To the best of our knowledge, this is the first work to demonstrate DP-SGD-based collaborative model training in the context of semantic medical image segmentation. Our main conclusion is that the provision of rigorous privacy guarantees is possible in the FL setting while maintaining high model utility. One area that we highlight as a promising research direction is an investigation into the relationship between privacy-oriented modes of training and the selection of an optimal model architecture. We found that larger model architectures can be more robust to noise addition, whereas lightweight models can be advantageous in non-private FL settings. This highlights a promising research area that considers the application of privacy-preserving mechanisms in task-specific deployments in order to better tailor defense mechanisms to learning tasks with optimal utility preservation. Additionally, we outline a requirement for investigations into the field of pragmatic applications of DP, in order to allow privately trained models to be interpretable by machine learning researchers and facilitate the widespread utilisation of private collaborative model training. Our novel model inversion attack in the unprotected FL setting resulted in a catastrophic privacy breach, while only utilising a segmentation mask and a shared model update. This highlights that FL alone is an insufficient privacy preservation mechanism in collaborative learning and should be regarded as a method for preservation of data ownership/governance which facilitates controlled data access. As our method requires possession of a segmentation mask by the adversary, future work will include a natural relaxation of this requirement and the study of robust, scalable model inversion attacks. We note that similarly to other model inversion implementations, supporting large batches of images is a non-trivial task, therefore we also outline this area as a potential future work direction. We expect that our work will stimulate further research on privacy-preserving machine learning, essential to large scale, multi-site medical imaging analysis, in order to allow collaborative model training while mitigating associated privacy risks.

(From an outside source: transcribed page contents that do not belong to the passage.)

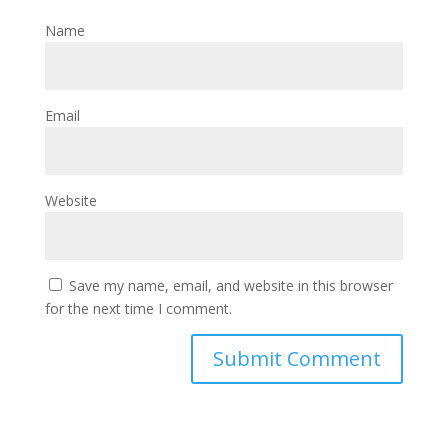
Name
Email
Website
Save my name, email, and website in this browser
for the next time I comment.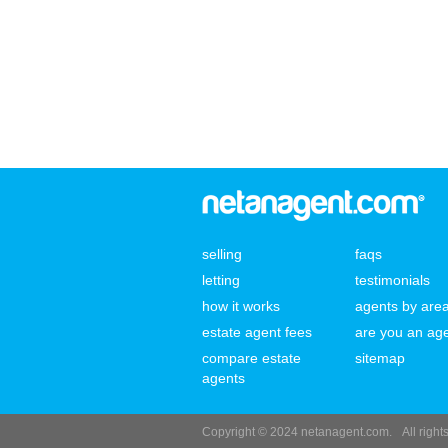
selling
faqs
letting
testimonials
how it works
agents by are
estate agent fees
are you an ag
compare estate
sitemap
agents
Copyright © 2024 netanagent.com.
All righ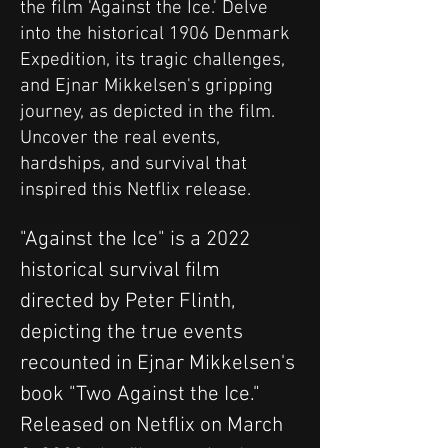
the film 'Against the Ice.' Delve
into the historical 1906 Denmark
Expedition, its tragic challenges,
and Ejnar Mikkelsen's gripping
journey, as depicted in the film.
Uncover the real events,
hardships, and survival that
inspired this Netflix release.
"Against the Ice" is a 2022 
historical survival film 
directed by Peter Flinth, 
depicting the true events 
recounted in Ejnar Mikkelsen's 
book "Two Against the Ice." 
Released on Netflix on March 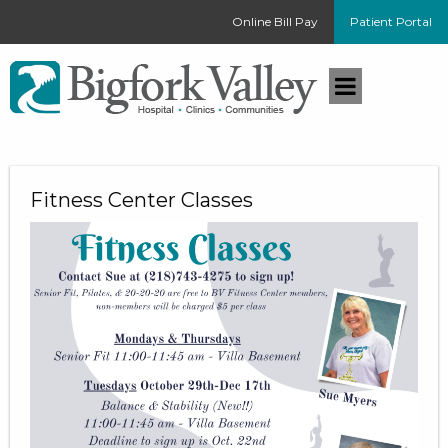
Online Bill Pay
Patient Portal
Fitness Center Classes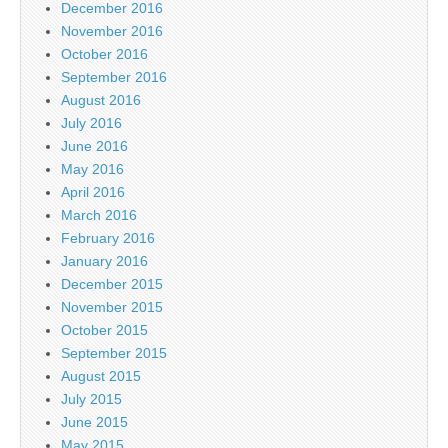
December 2016
November 2016
October 2016
September 2016
August 2016
July 2016
June 2016
May 2016
April 2016
March 2016
February 2016
January 2016
December 2015
November 2015
October 2015
September 2015
August 2015
July 2015
June 2015
May 2015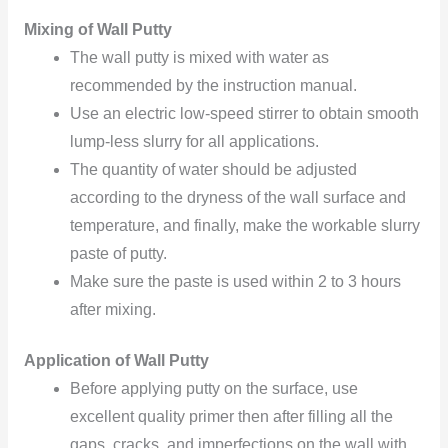
Mixing of Wall Putty
The wall putty is mixed with water as
recommended by the instruction manual.
Use an electric low-speed stirrer to obtain smooth
lump-less slurry for all applications.
The quantity of water should be adjusted
according to the dryness of the wall surface and
temperature, and finally, make the workable slurry
paste of putty.
Make sure the paste is used within 2 to 3 hours
after mixing.
Application of Wall Putty
Before applying putty on the surface, use
excellent quality primer then after filling all the
gaps, cracks, and imperfections on the wall with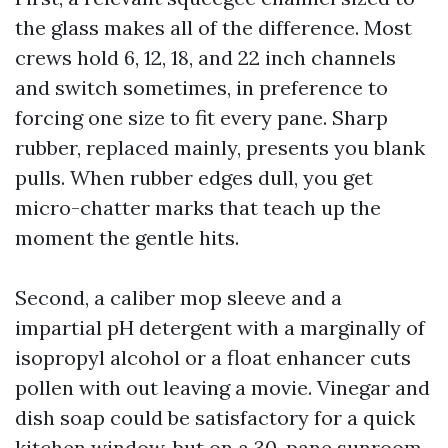
the glass makes all of the difference. Most
crews hold 6, 12, 18, and 22 inch channels
and switch sometimes, in preference to
forcing one size to fit every pane. Sharp
rubber, replaced mainly, presents you blank
pulls. When rubber edges dull, you get
micro-chatter marks that teach up the
moment the gentle hits.
Second, a caliber mop sleeve and a
impartial pH detergent with a marginally of
isopropyl alcohol or a float enhancer cuts
pollen with out leaving a movie. Vinegar and
dish soap could be satisfactory for a quick
kitchen window, but on a 30-pane sunroom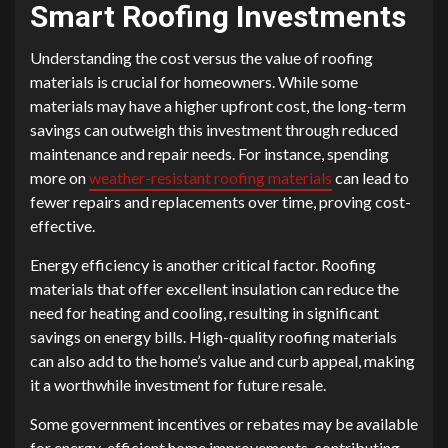
Smart Roofing Investments
Understanding the cost versus the value of roofing
materials is crucial for homeowners. While some
materials may have a higher upfront cost, the long-term
savings can outweigh this investment through reduced
maintenance and repair needs. For instance, spending
more on
weather-resistant roofing materials
can lead to
fewer repairs and replacements over time, proving cost-
effective.
Energy efficiency is another critical factor. Roofing
materials that offer excellent insulation can reduce the
need for heating and cooling, resulting in significant
savings on energy bills. High-quality roofing materials
can also add to the home’s value and curb appeal, making
it a worthwhile investment for future resale.
Some government incentives or rebates may be available
for energy-efficient home improvements, contributing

Georgios Kaissis received funding from the Technical University of Munich, School of Medicine Clinician Scientist Programme (KKF), project reference H14. Dmitrii Usynin received funding from the Technical University of Munich/ Imperial College London Joint Academy for Doctoral Studies. This research was supported by the UK Research and Innovation London Medical Imaging & Artificial Intelligence Centre for Value Based Healthcare. The funders played no role in the design of the study, the preparation of the manuscript or the decision to publish. The liver segmentation dataset is described and provided available at https://arxiv.org/pdf/1902.09063.

The work follows appropriate ethical standards in conducting research and writing the manuscript, following all applicable laws and regulations regarding treatment of animals or human subjects.

Authors declare no conflicts of interest.